_Activity_
Locate each line in the records below that contains the word "Truck", and copy those lines out in full.

▬▬▬▬▬▬▬▬▬▬

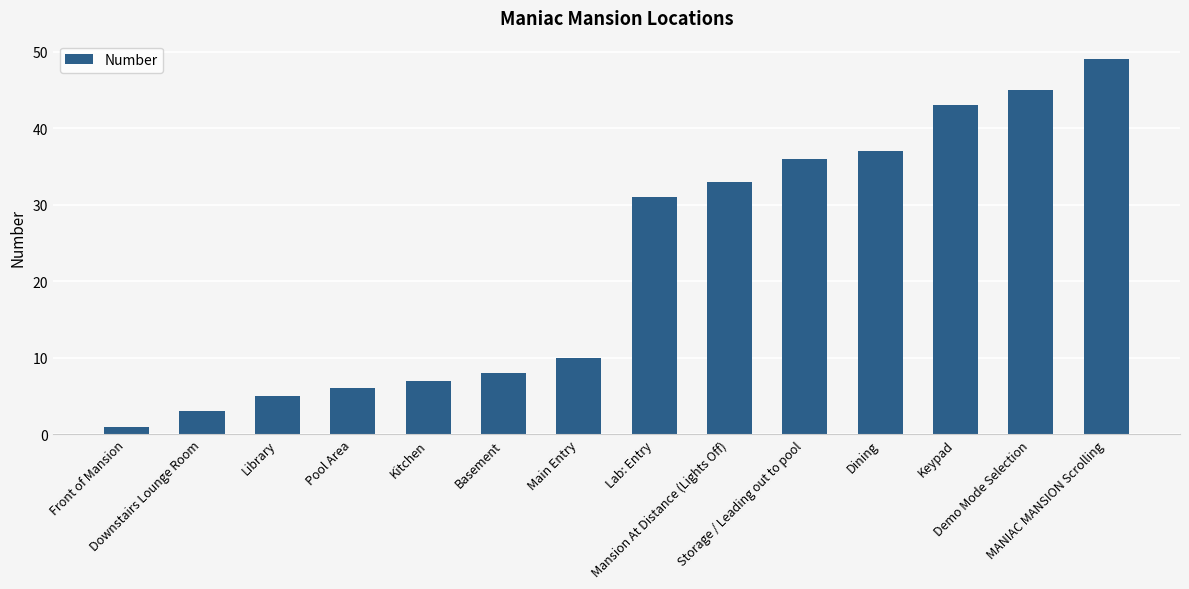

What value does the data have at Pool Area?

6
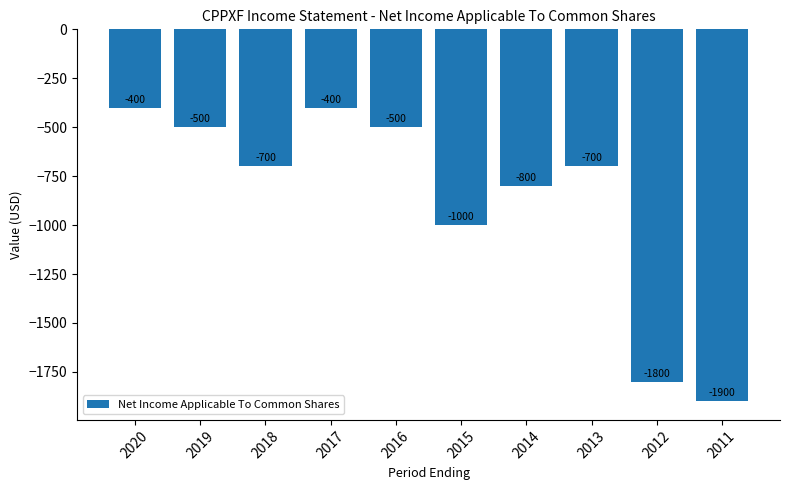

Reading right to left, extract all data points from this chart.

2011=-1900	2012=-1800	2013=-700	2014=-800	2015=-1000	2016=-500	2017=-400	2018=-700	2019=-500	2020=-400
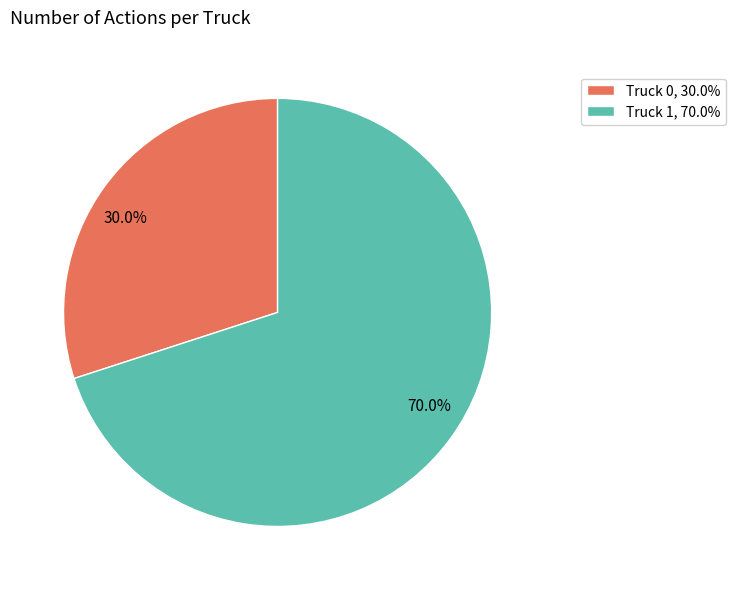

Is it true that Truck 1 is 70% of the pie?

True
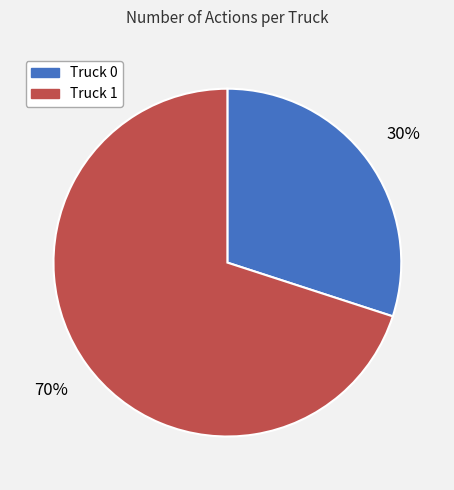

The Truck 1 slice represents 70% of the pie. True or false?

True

▬▬▬▬▬▬▬▬▬▬

_Answer for this exercise_
Is it true that Truck 1 is 70% of the pie?
The Truck 1 slice represents 70% of the pie. True or false?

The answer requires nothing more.